**Okuma Parçası:**
● ● ●
MİT’ten gelen listelere göre işlemler
yapılmıştır ama aceleci olunmamıştır.
Bu nedenle ‘hata’ yapılmamıştır.
İşte en son Ankara’dan gelen 11 bin
480 kişilik ‘yanlışlık’ listesinde Afyonkarahisar’da
sadece 11 tutuklunun bulunması
bu ‘ince eleyip sık dokumanın’
göstergesidir. Bu 11 kişi hakkında da iddianame
hazırlanmış değildir üstelik.
Diğer pek çok İl’lerde sadece ByLock kullanıcısı
olduğu için tutuklanan kişiler hakkında
davalar açılmış, kararlar verilmiş ve
üstelik bu kararlarda onanmıştır.
Şimdi ise bunlar hakkında o İllerde yeniden
yargılama yoluna gidilmektedir.
Bir kaç gün önce bir İl’de 16 aydır Cezaevinde
bulunan bir Ağır Ceza Reisi tahliye
edilmiştir.
● ● ●
**Malzeme:**
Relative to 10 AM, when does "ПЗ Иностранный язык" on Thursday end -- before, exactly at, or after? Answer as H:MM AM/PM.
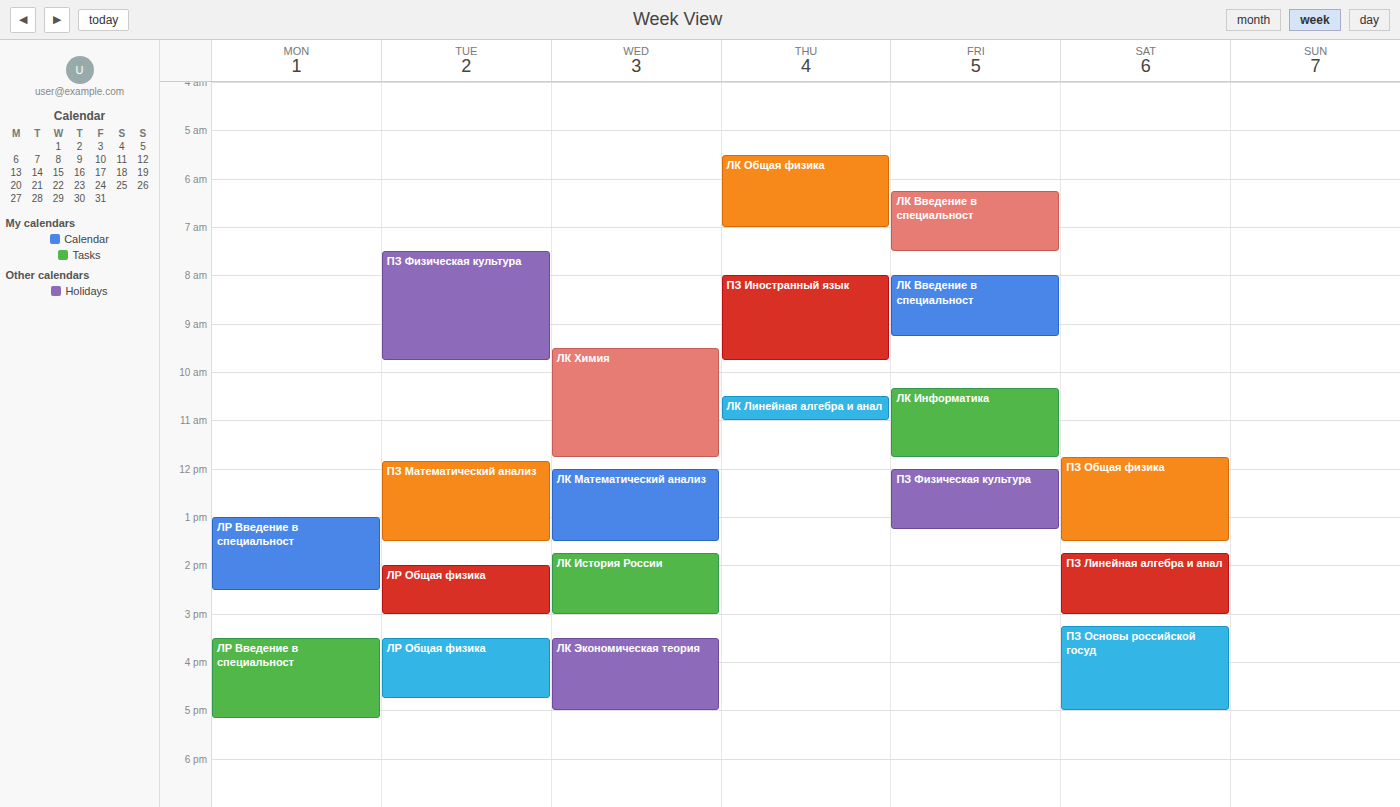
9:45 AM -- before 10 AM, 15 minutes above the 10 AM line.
● ● ●
**Alıştırma:**
Lütfen ByLock tutuklamalarını anlatan metni son cümlesinden sonra devam ettirin.

**Yanıt:**
Bu kişi hakkındaki tek delil ‘ByLock’ kullanıcısı
olduğudur. Tutuklanmış, hakkında dava
açılmış ve aylarca cezaevinde kalmıştır. 16 ay
sonrada bu kişi, ‘pardon’ denilerek tahliye
edilmiştir.
Afyonkarahisar’da ise böyle mağduriyetler
yaşanmamıştır.
Yani Afyonkarahisar Cumhuriyet Başsavcılığı
‘Mağdur’ yaratmamıştır.
‘Ben İddianameyi hazırlayıp gönderiyim,
dava açılsın, şüpheliler dertlerini Mahkemeye
anlatsınlar’ denilmemiştir.
8 binden fazla kişi hakkında soruşturma
yapıldığından bahsetmiştim.
Bunların büyük çoğunluğu hakkında ne takipsizlik
kararı verilmiştir, ne de beraat kararı
verilmiştir.
Her şüpheli ile ilgili iddialar, bilgiler, belgeler
teker teker incelenmiştir.
Türkiye Cumhuriyeti Devletinin gücü hissettirilmiş,
FETÖ örgütünün hainliği her şekilde
gözleri önüne serilmiştir tüm bu
şüphelilerin.
Bilenlerin bildiklerini ‘İtiraf’ ettirilmesi yoluna
gidilmiştir. Alınan ‘etkin pişmanlık’ ifadeleriyle
tüm soruşturmaların daha sağlıklı
halde yapılması sağlanmıştır. ‘Gizli’ bilgilere
ulaşılmıştır.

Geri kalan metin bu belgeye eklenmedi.